Watching the ongoing post-debate coverage it seems to me clearer than ever just how far what Trump says & does has been normalised in the public discourse. It’s v troubling.
We are dealing in this election with one candidate who is persistently and vocally undermining key rights in the US (the right to vote at this precise moment is the most concerning) & trashing the norms of public debate (going right back to 2016 race).
And on the other side a candidate certainly flawed but who respects the democratic process & tries to uphold some norms of public discourse. Those two candidacies are simply not equally problematic.
The tendency to treat both as similarly awful in the debate (with Trump just a bit worse) carries a broader implication of candidacies wch can be judged to equivalent standards. I think that interpretation of debate is mistaken, I think that wider implication is deeply dangerous.

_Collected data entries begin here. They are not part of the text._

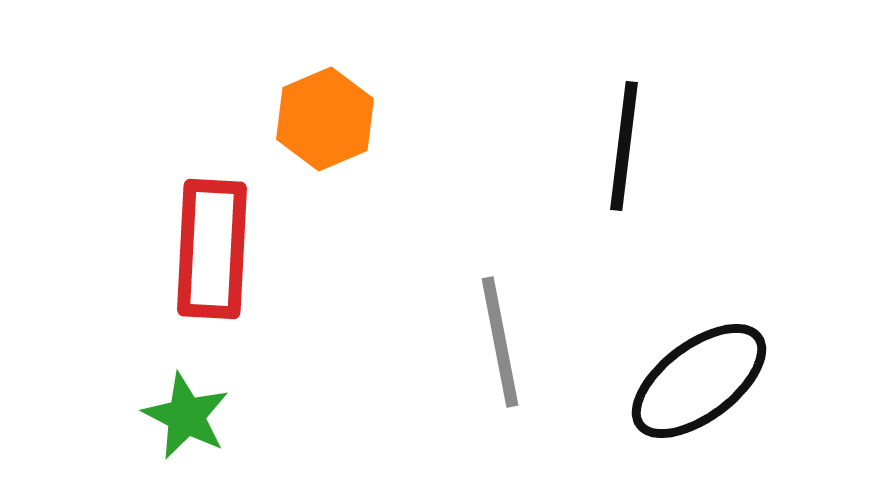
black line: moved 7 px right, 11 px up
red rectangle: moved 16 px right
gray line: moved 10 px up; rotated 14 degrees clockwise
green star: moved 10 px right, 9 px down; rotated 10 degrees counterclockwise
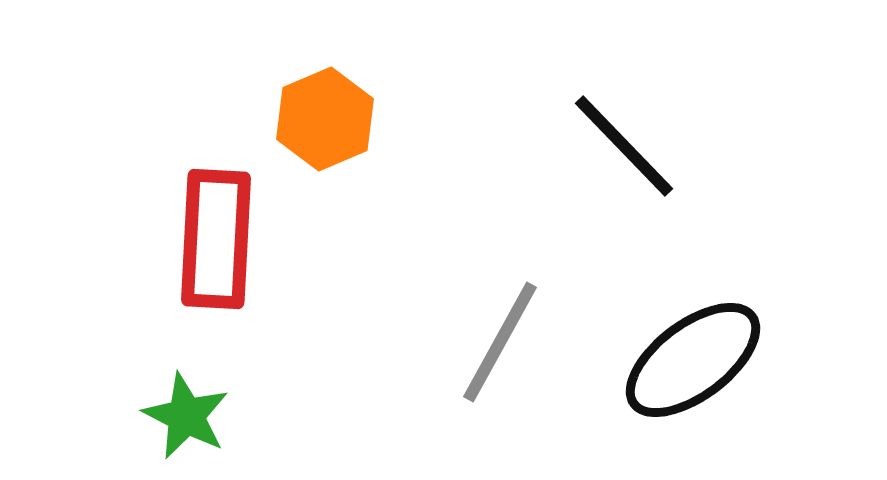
black line: rotated 51 degrees counterclockwise
red rectangle: moved 4 px right, 10 px up
gray line: rotated 40 degrees clockwise
black ellipse: moved 6 px left, 21 px up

It seems to me that the first question in covering this campaign is whether US democratic processes should be upheld. If that doesn’t bother you then fine. But as long as it does that is I think the first thing that has to be said in discussing these candidacies.
Limited comparisons can perhaps be drawn to elections in 1800 or 1860 but I think there is a critical distinction: there were issues of principle at stake on those occasions, with Trump it is first & foremost about him.
Trump’s argument is not the election result might have to be rejected because of this issue my position on which is foundational to the republic (as Southerners argued in 1860)...
Nor is it that the republic cannot be trusted to the deeply flawed character of his opponent (an aspect of Federalist arguments in 1800)...
Instead for Trump the legitimacy of the election is shown if the system re-elects him.